Le ministre de la Justice, Adel Nassar, au barreau de Beyrouth, le 17 février 2026. Photo X
Le ministre libanais de la Justice Adel Nassar et le parti Kataëb ont rejeté jeudi l'appel du président américain Donald Trump à la Syrie de « s’occuper du Hezbollah », après avoir affirmé mercredi avoir discuté avec le président syrien Ahmad el-Chareh de la lutte contre le parti pro-iranien au Liban, au lendemain de critiques adressées à Israël, accusé de tuer trop de civils sans atteindre ses objectifs.
Dans une interview à la chaîne CNN, M. Nassar, proche des Kataëb, a estimé que le désarmement de la milice chiite relève de « la responsabilité de l’État libanais, et non de forces étrangères (...) Il ne s’agit pas d’envoyer des forces étrangères pour accomplir cette mission. Le Liban a souffert pendant des années d’ingérences extérieures.
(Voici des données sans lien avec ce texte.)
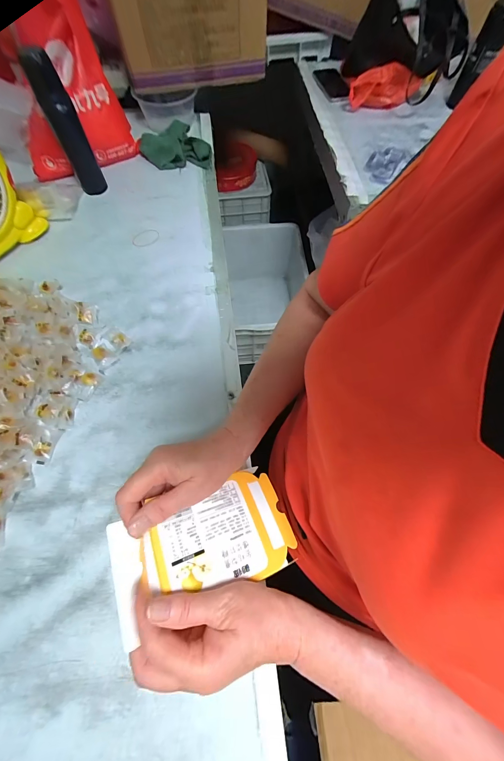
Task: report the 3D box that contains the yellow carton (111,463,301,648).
[{"bbox_3d":[-0.044,0.156,0.285,0.172,0.043,0.100,-11,65,-22],"label":"yellow carton"}]

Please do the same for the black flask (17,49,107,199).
[{"bbox_3d":[-0.359,-0.492,0.565,0.047,0.204,0.053,-37,72,-18],"label":"black flask"}]

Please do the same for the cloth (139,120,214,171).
[{"bbox_3d":[-0.181,-0.554,0.700,0.133,0.048,0.134,-33,71,-17],"label":"cloth"}]

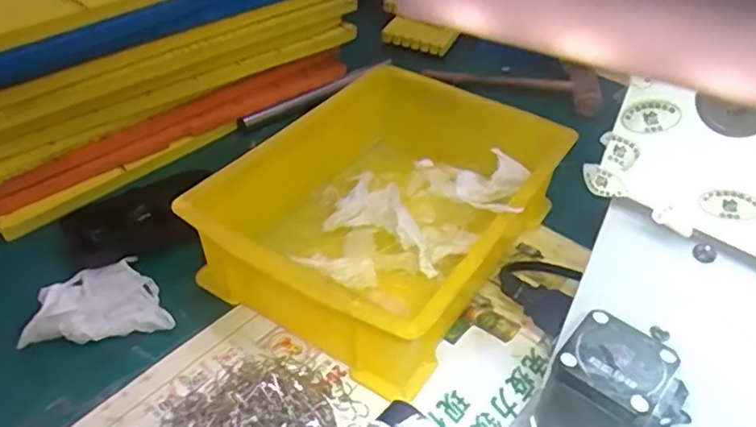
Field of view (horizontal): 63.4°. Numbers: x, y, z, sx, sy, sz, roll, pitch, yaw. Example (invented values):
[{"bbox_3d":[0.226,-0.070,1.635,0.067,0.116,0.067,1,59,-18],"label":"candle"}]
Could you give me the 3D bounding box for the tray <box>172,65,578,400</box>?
[{"bbox_3d":[0.008,-0.007,0.430,0.176,0.069,0.235,27,45,23],"label":"tray"}]

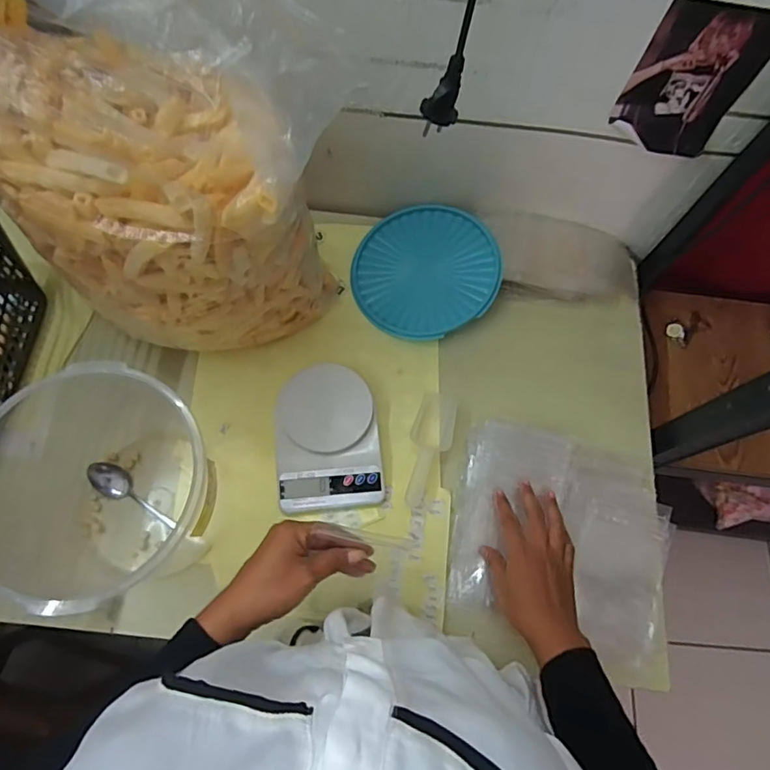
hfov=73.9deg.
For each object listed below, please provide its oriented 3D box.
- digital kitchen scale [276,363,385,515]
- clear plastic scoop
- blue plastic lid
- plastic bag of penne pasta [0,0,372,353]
[{"bbox_3d":[-0.072,0.063,0.633,0.128,0.036,0.176,-6,70,-5],"label":"digital kitchen scale"},{"bbox_3d":[0.056,0.078,0.642,0.051,0.023,0.150,15,70,3],"label":"clear plastic scoop"},{"bbox_3d":[0.055,-0.165,0.722,0.196,0.012,0.203,-3,73,11],"label":"blue plastic lid"},{"bbox_3d":[-0.196,-0.169,0.508,0.270,0.409,0.240,44,74,12],"label":"plastic bag of penne pasta"}]

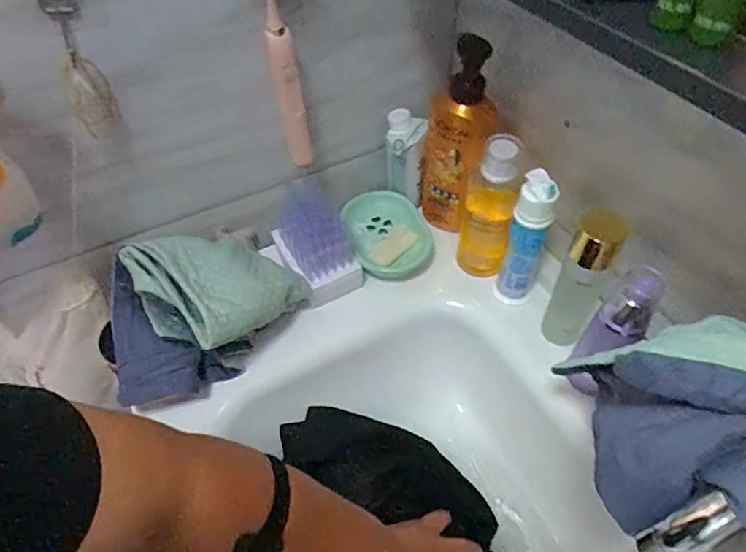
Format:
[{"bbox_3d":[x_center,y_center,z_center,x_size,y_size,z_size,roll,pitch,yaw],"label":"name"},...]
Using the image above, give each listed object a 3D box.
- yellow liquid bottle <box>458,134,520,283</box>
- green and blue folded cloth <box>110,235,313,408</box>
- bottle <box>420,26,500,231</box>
[{"bbox_3d":[0.129,-0.071,0.574,0.057,0.175,0.046,13,53,13],"label":"yellow liquid bottle"},{"bbox_3d":[-0.185,0.028,0.546,0.143,0.105,0.195,36,60,27],"label":"green and blue folded cloth"},{"bbox_3d":[0.098,-0.147,0.600,0.079,0.231,0.076,5,51,6],"label":"bottle"}]

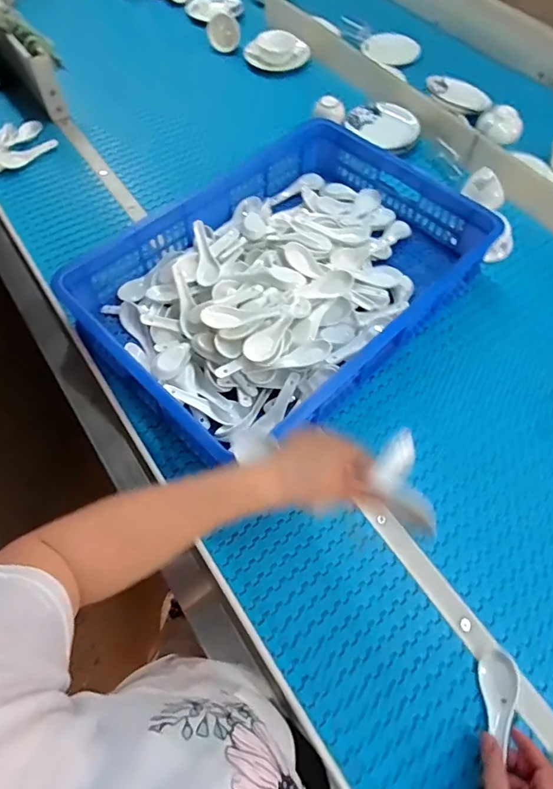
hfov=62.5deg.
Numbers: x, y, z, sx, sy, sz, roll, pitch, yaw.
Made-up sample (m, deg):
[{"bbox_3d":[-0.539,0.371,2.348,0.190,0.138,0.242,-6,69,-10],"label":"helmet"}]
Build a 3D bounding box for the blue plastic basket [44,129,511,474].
[{"bbox_3d":[0.020,-0.196,0.726,0.585,0.100,0.405,-41,69,-20],"label":"blue plastic basket"}]

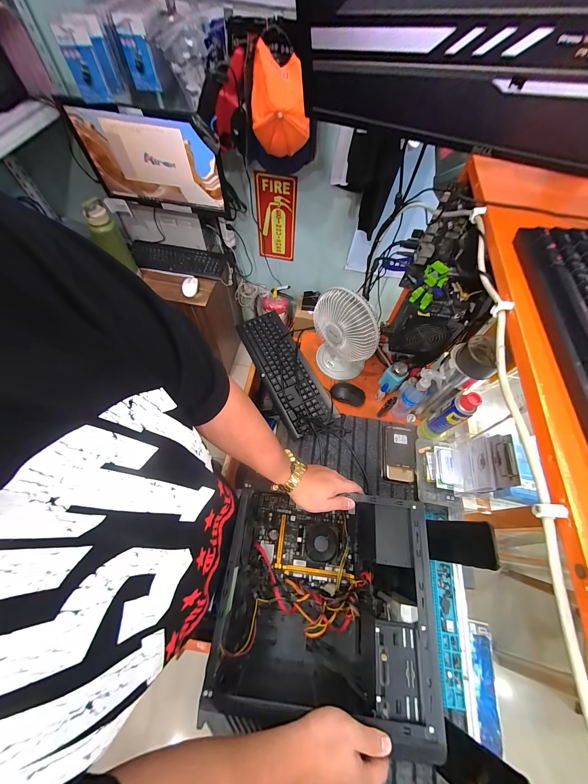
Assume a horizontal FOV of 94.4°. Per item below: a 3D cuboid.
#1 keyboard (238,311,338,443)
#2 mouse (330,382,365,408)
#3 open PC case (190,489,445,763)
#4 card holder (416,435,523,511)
[{"bbox_3d":[-0.030,-0.070,0.820,0.139,0.031,0.428,-23,66,-15],"label":"keyboard"},{"bbox_3d":[0.160,-0.001,0.792,0.100,0.035,0.069,17,62,6],"label":"mouse"},{"bbox_3d":[0.054,0.371,0.517,0.350,0.177,0.323,7,62,1],"label":"open PC case"},{"bbox_3d":[0.359,0.156,0.592,0.099,0.207,0.154,4,62,-1],"label":"card holder"}]

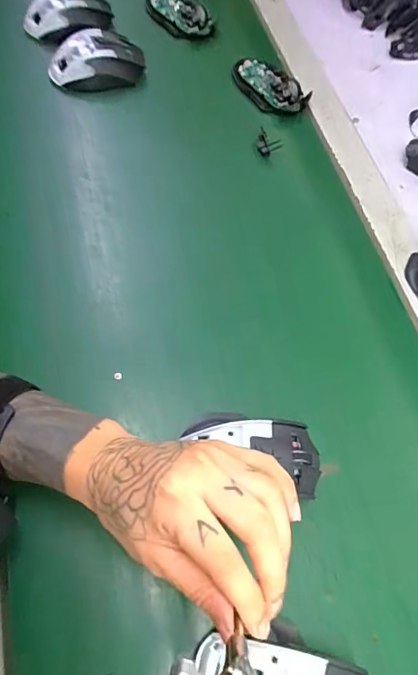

Et si le Hezbollah agit aujourd’hui comme un relais de l’Iran, c’est en raison de l’ingérence iranienne dans les affaires internes libanaises. » « La position du Liban est claire : nous appelons à un cessez-le-feu clair, direct et définitif, à un retrait israélien du Liban, et à la fin de l’ingérence iranienne », a-t-il poursuivi.
Dans le même esprit, le parti Kataëb a publié jeudi un communiqué soulignant que le processus de monopole des armes par l’État libanais doit se faire « dans un cadre clair respectant la souveraineté libanaise et renforçant le rôle des institutions légitimes ». Le parti chrétien a également insisté sur le fait que « le Liban travaille à ouvrir un nouveau chapitre dans ses relations avec la Syrie, fondé sur le respect mutuel de la souveraineté, la non-ingérence dans les affaires intérieures et une coopération constructive sur les questions d’intérêt commun ». « Dans cette perspective, la relation libano-syrienne doit être fondée sur un partenariat entre deux États indépendants, et non sur une intervention militaire ou politique de l’un dans les affaires de l’autre », a-t-il ajouté.
Le parti Kataëb a par ailleurs salué la position exprimée par le président Ahmad el-Chareh, qui a rejeté les appels à une intervention militaire en territoire libanais, y voyant le signe d’un « respect de la souveraineté et de l’indépendance du Liban et la base de relations saines entre les deux pays ». Ces déclarations interviennent alors que l’administration américaine s’inquiète de plus en plus de voir les opérations israéliennes au Liban compromettre l’accord conclu avec l'Iran.